### Activity
Print the lines exactly. Start at the first line of the material below, end with the line that contains "onel ayrıştırma ve işleme süreçleri", and skip all pictures.

"""

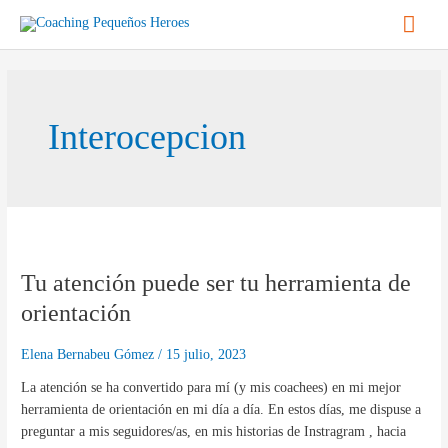
Ir
Men
al
contenido
princ
Interocepcion
Tu
atención
Tu atención puede ser tu herramienta de
puede
ser
orientación
tu
herramienta
Elena Bernabeu Gómez
/
15 julio, 2023
de
La atención se ha convertido para mí (y mis coachees) en mi mejor
orientación
herramienta de orientación en mi día a día. En estos días, me dispuse a
preguntar a mis seguidores/as, en mis historias de Instragram , hacia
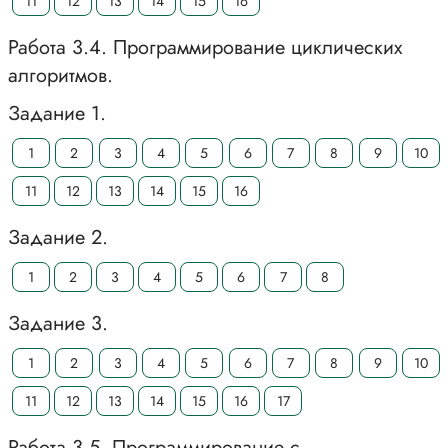
11
12
13
14
15
16
Работа 3.4. Программирование циклических
алгоритмов.
Задание 1.
1
2
3
4
5
6
7
8
9
10
11
12
13
14
15
16
Задание 2.
1
2
3
4
5
6
7
8
Задание 3.
1
2
3
4
5
6
7
8
9
10
11
12
13
14
15
16
17
Работа 3.5. Программирование с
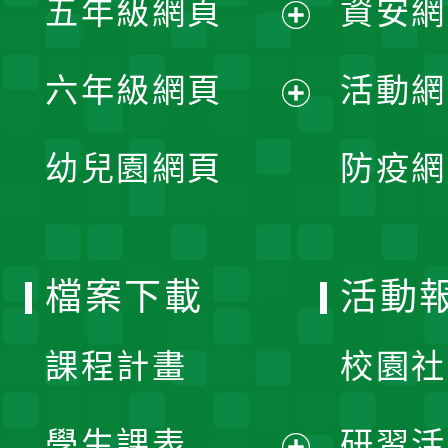
五年級網頁
資安網
選
開
展
單
六年級網頁
活動網
選
開
展
單
幼兒園網頁
防疫網
選
開
單
選
檔案下載
活動
單
課程計畫
校園社
學生課表
研習活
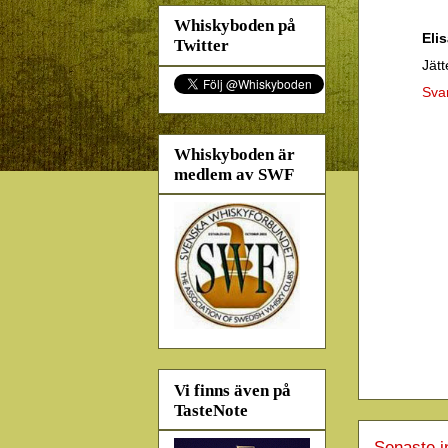
Whiskyboden på
Eli
Twitter
Jätt
Sva
Whiskyboden är
medlem av SWF
Vi finns även på
TasteNote
Senaste i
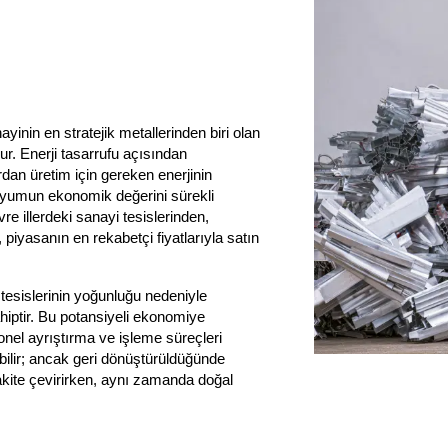
ayinin en stratejik metallerinden biri olan
ur. Enerji tasarrufu açısından
dan üretim için gereken enerjinin
inyumun ekonomik değerini sürekli
e illerdeki sanayi tesislerinden,
piyasanın en rekabetçi fiyatlarıyla satın
tesislerinin yoğunluğu nedeniyle
hiptir. Bu potansiyeli ekonomiye
onel ayrıştırma ve işleme süreçleri
ilir; ancak geri dönüştürüldüğünde
 nakite çevirirken, aynı zamanda doğal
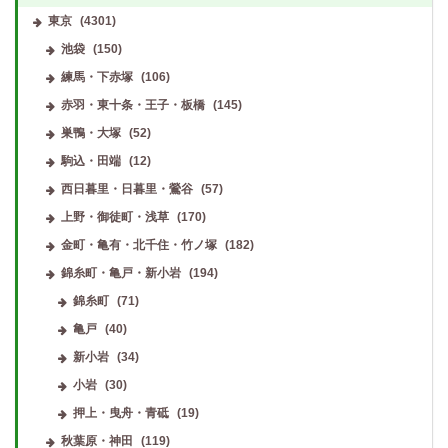
東京
(4301)
池袋
(150)
練馬・下赤塚
(106)
赤羽・東十条・王子・板橋
(145)
巣鴨・大塚
(52)
駒込・田端
(12)
西日暮里・日暮里・鶯谷
(57)
上野・御徒町・浅草
(170)
金町・亀有・北千住・竹ノ塚
(182)
錦糸町・亀戸・新小岩
(194)
錦糸町
(71)
亀戸
(40)
新小岩
(34)
小岩
(30)
押上・曳舟・青砥
(19)
秋葉原・神田
(119)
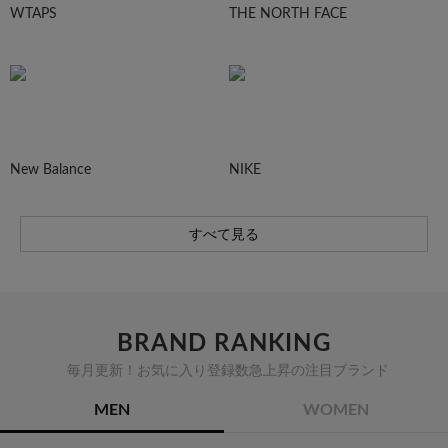
WTAPS
THE NORTH FACE
New Balance
NIKE
すべて見る
BRAND RANKING
毎月更新！お気に入り登録数急上昇の注目ブランド
MEN
WOMEN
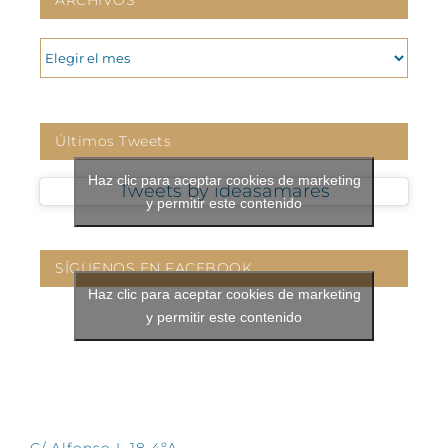
ARCHIVOS
ARCHIVOS
Últimos Tweets
Haz clic para aceptar cookies de marketing
Tweets by ideasamares
y permitir este contenido
SÍGUENOS EN FACEBOOK
Haz clic para aceptar cookies de marketing
y permitir este contenido
CONTÁCTANOS
C/ Alfonso I, 18 4ºA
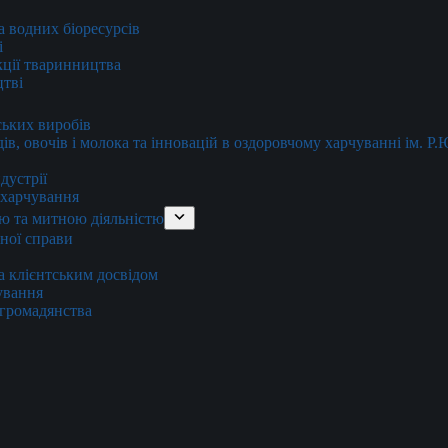
та водних біоресурсів
і
кції тваринництва
цтві
ських виробів
ів, овочів і молока та інновацій в оздоровчому харчуванні ім. Р
дустрії
и харчування
ю та митною діяльністю
тної справи
а клієнтським досвідом
хування
 громадянства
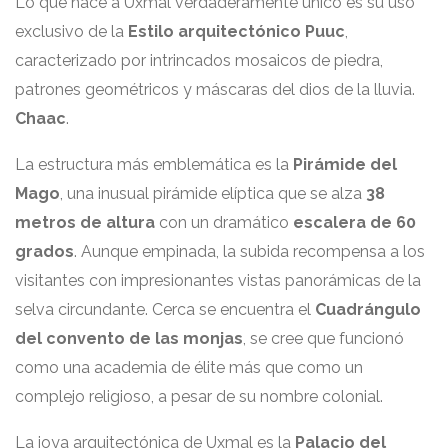
Lo que hace a Uxmal verdaderamente único es su uso
exclusivo de la
Estilo arquitectónico Puuc
,
caracterizado por intrincados mosaicos de piedra,
patrones geométricos y máscaras del dios de la lluvia.
Chaac
.
La estructura más emblemática es la
Pirámide del
Mago
, una inusual pirámide elíptica que se alza
38
metros de altura
con un dramático
escalera de 60
grados
. Aunque empinada, la subida recompensa a los
visitantes con impresionantes vistas panorámicas de la
selva circundante. Cerca se encuentra el
Cuadrángulo
del convento de las monjas
, se cree que funcionó
como una academia de élite más que como un
complejo religioso, a pesar de su nombre colonial.
La joya arquitectónica de Uxmal es la
Palacio del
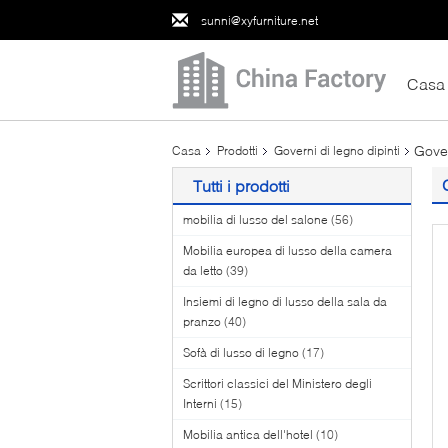
sunni@xyfurniture.net
Casa
Gover
Casa
Prodotti
Governi di legno dipinti
Tutti i prodotti
mobilia di lusso del salone
(56)
Mobilia europea di lusso della camera
da letto
(39)
Insiemi di legno di lusso della sala da
pranzo
(40)
Sofà di lusso di legno
(17)
Scrittori classici del Ministero degli
Interni
(15)
Mobilia antica dell'hotel
(10)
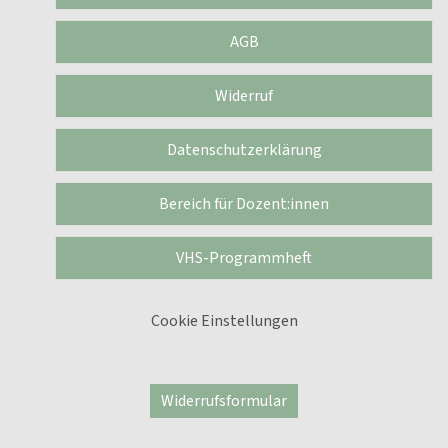
AGB
Widerruf
Datenschutzerklärung
Bereich für Dozent:innen
VHS-Programmheft
Cookie Einstellungen
Widerrufsformular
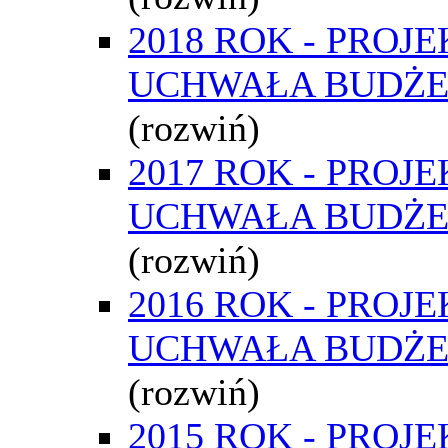
2018 ROK - PROJE
UCHWAŁA BUDŻ
(rozwiń)
2017 ROK - PROJE
UCHWAŁA BUDŻ
(rozwiń)
2016 ROK - PROJE
UCHWAŁA BUDŻ
(rozwiń)
2015 ROK - PROJE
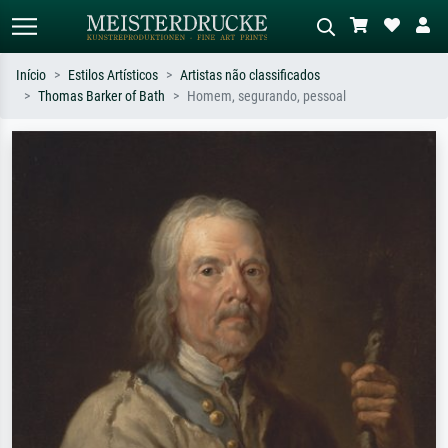
Início
Estilos Artísticos
Artistas não classificados
Thomas Barker of Bath
Homem, segurando, pessoal
Pesquisa padrão
Pesquisa de imagens IA
Pesquise por artista, título ou estilo –
Descreva a cena – ex: prado verde,
ex: Monet, Noite Estrelada,
abstrato com muito vermelho, pintura
impressionismo, onda de Hokusai, nu.
a óleo escura, nu em pé ao lado de
uma árvore.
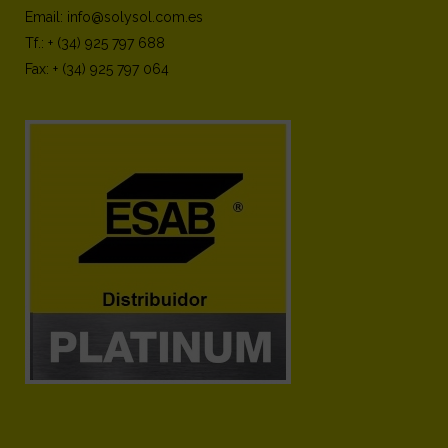
Email: info@solysol.com.es
Tf.: + (34) 925 797 688
Fax: + (34) 925 797 064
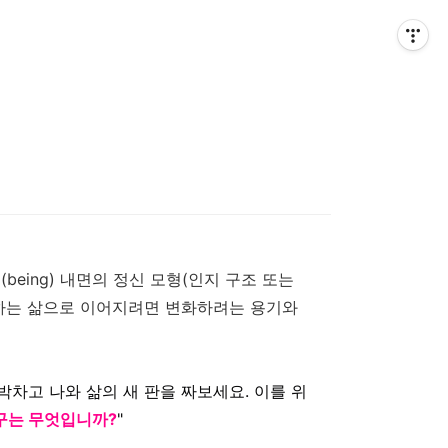
being) 내면의 정신 모형(인지 구조 또는
원하는 삶으로 이어지려면 변화하려는 용기와
박차고 나와 삶의 새 판을 짜보세요. 이를 위
구는 무엇입니까?
"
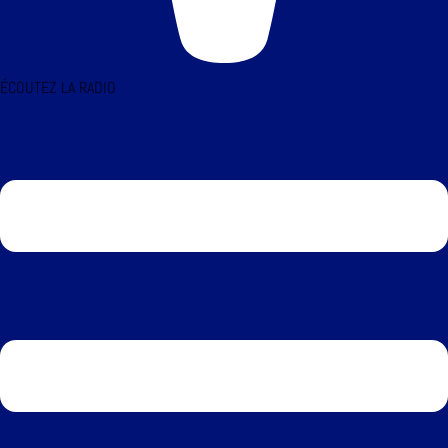
ÉCOUTEZ LA RADIO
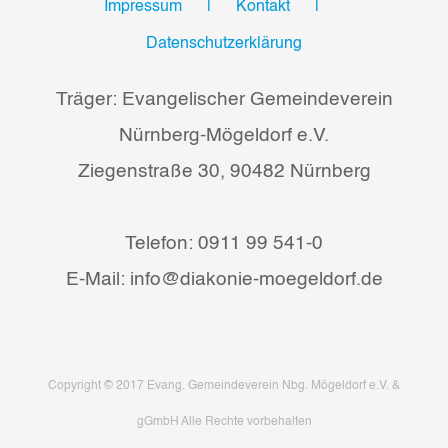
Impressum
Kontakt
Datenschutzerklärung
Träger: Evangelischer Gemeindeverein
Nürnberg-Mögeldorf e.V.
Ziegenstraße 30, 90482 Nürnberg
Telefon: 0911 99 541-0
E-Mail: info@diakonie-moegeldorf.de
Copyright © 2017 Evang. Gemeindeverein Nbg. Mögeldorf e.V. &
gGmbH Alle Rechte vorbehalten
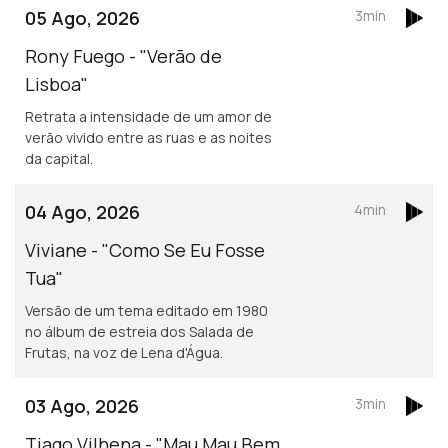
05 Ago, 2026
3min
Rony Fuego - "Verão de
Lisboa"
Retrata a intensidade de um amor de
verão vivido entre as ruas e as noites
da capital.
04 Ago, 2026
4min
Viviane - "Como Se Eu Fosse
Tua"
Versão de um tema editado em 1980
no álbum de estreia dos Salada de
Frutas, na voz de Lena d'Água.
03 Ago, 2026
3min
Tiago Vilhena - "Mau Mau Bem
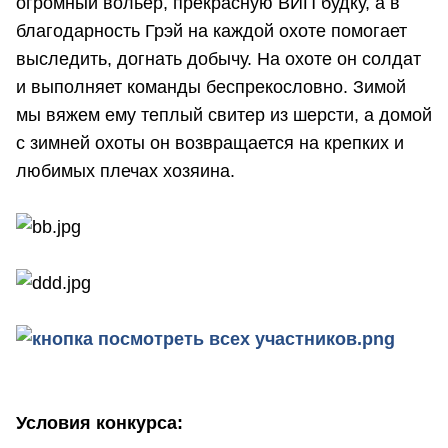
огромный вольер, прекрасную ВИП будку, а в
благодарность Грэй на каждой охоте помогает
выследить, догнать добычу. На охоте он солдат
и выполняет команды беспрекословно. Зимой
мы вяжем ему теплый свитер из шерсти, а домой
с зимней охоты он возвращается на крепких и
любимых плечах хозяина.
Условия конкурса:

"""

### Finished task
Ir
Men
al
contenido
princ
Interocepcion
Tu
atención
Tu atención puede ser tu herramienta de
puede
ser
orientación
tu
herramienta
Elena Bernabeu Gómez
/
15 julio, 2023
de
La atención se ha convertido para mí (y mis coachees) en mi mejor
orientación
herramienta de orientación en mi día a día. En estos días, me dispuse a
preguntar a mis seguidores/as, en mis historias de Instragram , hacia
11
12
13
14
15
16
Работа 3.4. Программирование циклических
алгоритмов.
Задание 1.
1
2
3
4
5
6
7
8
9
10
11
12
13
14
15
16
Задание 2.
1
2
3
4
5
6
7
8
Задание 3.
1
2
3
4
5
6
7
8
9
10
11
12
13
14
15
16
17
Работа 3.5. Программирование с
五年級網頁
資安網
選
開
展
單
六年級網頁
活動網
選
開
展
單
幼兒園網頁
防疫網
選
開
單
選
檔案下載
活動
單
課程計畫
校園社
學生課表
研習活
Whiskyboden på
Eli
Twitter
Jätt
Sva
Whiskyboden är
medlem av SWF
Vi finns även på
TasteNote
Senaste i
ayinin en stratejik metallerinden biri olan
ur. Enerji tasarrufu açısından
dan üretim için gereken enerjinin
inyumun ekonomik değerini sürekli
e illerdeki sanayi tesislerinden,
piyasanın en rekabetçi fiyatlarıyla satın
tesislerinin yoğunluğu nedeniyle
hiptir. Bu potansiyeli ekonomiye
onel ayrıştırma ve işleme süreçleri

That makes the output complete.